|Broadcast area||Rio Grande Valley|
|KKPS, KNVO-FM, KVLY|
First air date
|1960 (as KELT)|
Former call signs
|KELT-FM (1967–1972, 1983–1986)|
KELT (1960–1967, 1972–1983, 1986–1992)
|HAAT||453 m (1,486 ft)|
KFRQ (94.5 FM) is a radio station broadcasting a classic rock format. Licensed to Harlingen, Texas, United States, the station serves the Rio Grande Valley area. The station is currently owned by Entravision. It shares a studio with its sister stations in McAllen, Texas, while its transmitter is located in La Feria, Texas.

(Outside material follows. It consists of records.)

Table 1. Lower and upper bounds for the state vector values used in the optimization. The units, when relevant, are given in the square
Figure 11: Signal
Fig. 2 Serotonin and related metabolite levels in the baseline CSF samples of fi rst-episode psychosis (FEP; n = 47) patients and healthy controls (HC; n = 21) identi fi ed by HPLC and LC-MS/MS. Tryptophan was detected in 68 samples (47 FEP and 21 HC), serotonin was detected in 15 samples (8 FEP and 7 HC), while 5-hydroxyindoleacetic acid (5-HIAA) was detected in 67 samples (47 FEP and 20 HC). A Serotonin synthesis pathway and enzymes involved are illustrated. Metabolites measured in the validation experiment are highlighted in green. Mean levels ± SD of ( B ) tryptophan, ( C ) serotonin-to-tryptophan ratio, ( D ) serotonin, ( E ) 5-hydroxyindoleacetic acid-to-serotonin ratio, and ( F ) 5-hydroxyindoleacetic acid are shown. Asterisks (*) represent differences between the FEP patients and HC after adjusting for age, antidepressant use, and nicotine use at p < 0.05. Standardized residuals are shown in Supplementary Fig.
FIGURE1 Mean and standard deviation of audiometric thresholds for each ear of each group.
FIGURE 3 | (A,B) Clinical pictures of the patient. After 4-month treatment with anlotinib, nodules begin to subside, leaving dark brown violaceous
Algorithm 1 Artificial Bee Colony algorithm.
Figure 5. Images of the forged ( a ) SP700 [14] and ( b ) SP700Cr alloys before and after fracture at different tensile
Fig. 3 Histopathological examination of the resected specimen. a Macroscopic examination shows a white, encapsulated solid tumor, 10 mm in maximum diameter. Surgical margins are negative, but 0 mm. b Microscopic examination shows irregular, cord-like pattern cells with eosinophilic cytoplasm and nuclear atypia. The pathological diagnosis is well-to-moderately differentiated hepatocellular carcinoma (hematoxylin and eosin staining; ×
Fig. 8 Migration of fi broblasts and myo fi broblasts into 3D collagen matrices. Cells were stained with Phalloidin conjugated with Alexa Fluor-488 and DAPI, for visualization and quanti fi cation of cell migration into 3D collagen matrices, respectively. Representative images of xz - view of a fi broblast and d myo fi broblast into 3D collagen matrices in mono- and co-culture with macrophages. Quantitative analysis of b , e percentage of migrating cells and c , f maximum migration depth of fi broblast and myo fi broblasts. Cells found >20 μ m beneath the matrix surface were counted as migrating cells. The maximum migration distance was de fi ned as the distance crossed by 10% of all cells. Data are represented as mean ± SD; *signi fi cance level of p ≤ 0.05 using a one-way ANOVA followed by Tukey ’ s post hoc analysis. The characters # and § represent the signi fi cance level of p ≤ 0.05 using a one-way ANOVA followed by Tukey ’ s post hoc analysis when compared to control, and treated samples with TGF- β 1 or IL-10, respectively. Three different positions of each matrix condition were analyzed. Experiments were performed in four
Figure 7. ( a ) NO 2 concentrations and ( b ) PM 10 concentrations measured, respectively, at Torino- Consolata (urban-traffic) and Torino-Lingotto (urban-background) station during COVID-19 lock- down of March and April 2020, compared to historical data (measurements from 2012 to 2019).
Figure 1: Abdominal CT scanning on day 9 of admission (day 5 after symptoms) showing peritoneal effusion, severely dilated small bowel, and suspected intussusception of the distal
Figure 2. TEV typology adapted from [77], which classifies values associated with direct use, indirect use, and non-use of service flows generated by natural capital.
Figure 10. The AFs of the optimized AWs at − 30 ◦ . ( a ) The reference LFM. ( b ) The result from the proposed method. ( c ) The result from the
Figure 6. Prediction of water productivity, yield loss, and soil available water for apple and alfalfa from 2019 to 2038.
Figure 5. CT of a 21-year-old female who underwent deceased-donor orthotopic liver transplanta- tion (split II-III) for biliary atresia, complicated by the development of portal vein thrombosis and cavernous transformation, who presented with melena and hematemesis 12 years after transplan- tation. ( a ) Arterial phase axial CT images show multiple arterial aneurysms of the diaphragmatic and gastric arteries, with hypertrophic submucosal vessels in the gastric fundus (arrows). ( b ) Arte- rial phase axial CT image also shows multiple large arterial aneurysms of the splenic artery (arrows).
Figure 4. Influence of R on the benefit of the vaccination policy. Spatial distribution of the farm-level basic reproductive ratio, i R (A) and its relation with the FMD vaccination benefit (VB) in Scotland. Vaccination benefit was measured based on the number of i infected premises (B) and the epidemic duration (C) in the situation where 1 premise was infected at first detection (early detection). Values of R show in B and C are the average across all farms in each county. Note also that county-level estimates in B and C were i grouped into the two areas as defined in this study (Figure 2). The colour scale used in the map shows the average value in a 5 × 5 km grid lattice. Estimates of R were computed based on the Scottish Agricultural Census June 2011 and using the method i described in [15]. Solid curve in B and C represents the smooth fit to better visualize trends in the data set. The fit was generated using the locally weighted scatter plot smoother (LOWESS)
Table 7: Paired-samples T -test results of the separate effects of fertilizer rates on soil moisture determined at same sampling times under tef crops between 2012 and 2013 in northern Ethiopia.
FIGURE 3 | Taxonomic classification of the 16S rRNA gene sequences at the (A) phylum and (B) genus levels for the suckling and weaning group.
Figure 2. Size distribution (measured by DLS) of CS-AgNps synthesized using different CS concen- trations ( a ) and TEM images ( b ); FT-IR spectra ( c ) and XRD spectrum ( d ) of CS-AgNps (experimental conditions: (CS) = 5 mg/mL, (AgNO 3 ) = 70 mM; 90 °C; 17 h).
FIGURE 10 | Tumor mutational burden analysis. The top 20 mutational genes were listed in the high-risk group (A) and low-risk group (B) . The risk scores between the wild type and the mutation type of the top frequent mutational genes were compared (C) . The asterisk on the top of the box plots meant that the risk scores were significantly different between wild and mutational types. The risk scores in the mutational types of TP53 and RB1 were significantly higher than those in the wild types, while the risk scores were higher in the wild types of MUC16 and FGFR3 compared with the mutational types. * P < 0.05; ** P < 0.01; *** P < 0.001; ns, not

The station began around 1960 as easy listening station KELT-FM and was co-owned with KGBT AM and television. Some of the TV personalities such as anchorman Frank "FM" Sullivan and weathercaster Larry James hosted music programs on the station. Frank's wife Hilda Sullivan would anchor locally produced newsbreaks called "Micronews." The station would soon automate and update the programming to adult contemporary using Drake-Chenault's "Hit Parade". The station would later change to country music as "K-Frog" and would on March 1, 1992, change its call sign to the current KFRQ. On January 1, 1995, the station changed formats to rock under the direction of Program Director Alan Sells. On December 15, 2017, Entravision conducted a corporate restructure, firing over half the air staff, including their morning show hosts for over 20 years, Big Al and Charlie.
On April 13, 2020, KFRQ shifted their format from active rock to classic rock, still under the "Q94.5" name. The change came two weeks after sister station KKPS changed their format from Regional Mexican to Bilingual Rhythmic CHR. Sister station KVLY also switched their format from Contemporary hit radio back to Adult Contemporary the same day. With the change, this brought back the Classic rock format to the Rio Grande Valley for the first since 2015, when iHeartMedia-owned station KQXX-FM dropped that format for a simulcast of Hot AC-formatted station KHKZ, also owned by iHeartMedia. KRIX also flipped to Classic Rock on the same day, thus sparking a “Classic Rock” war between both stations.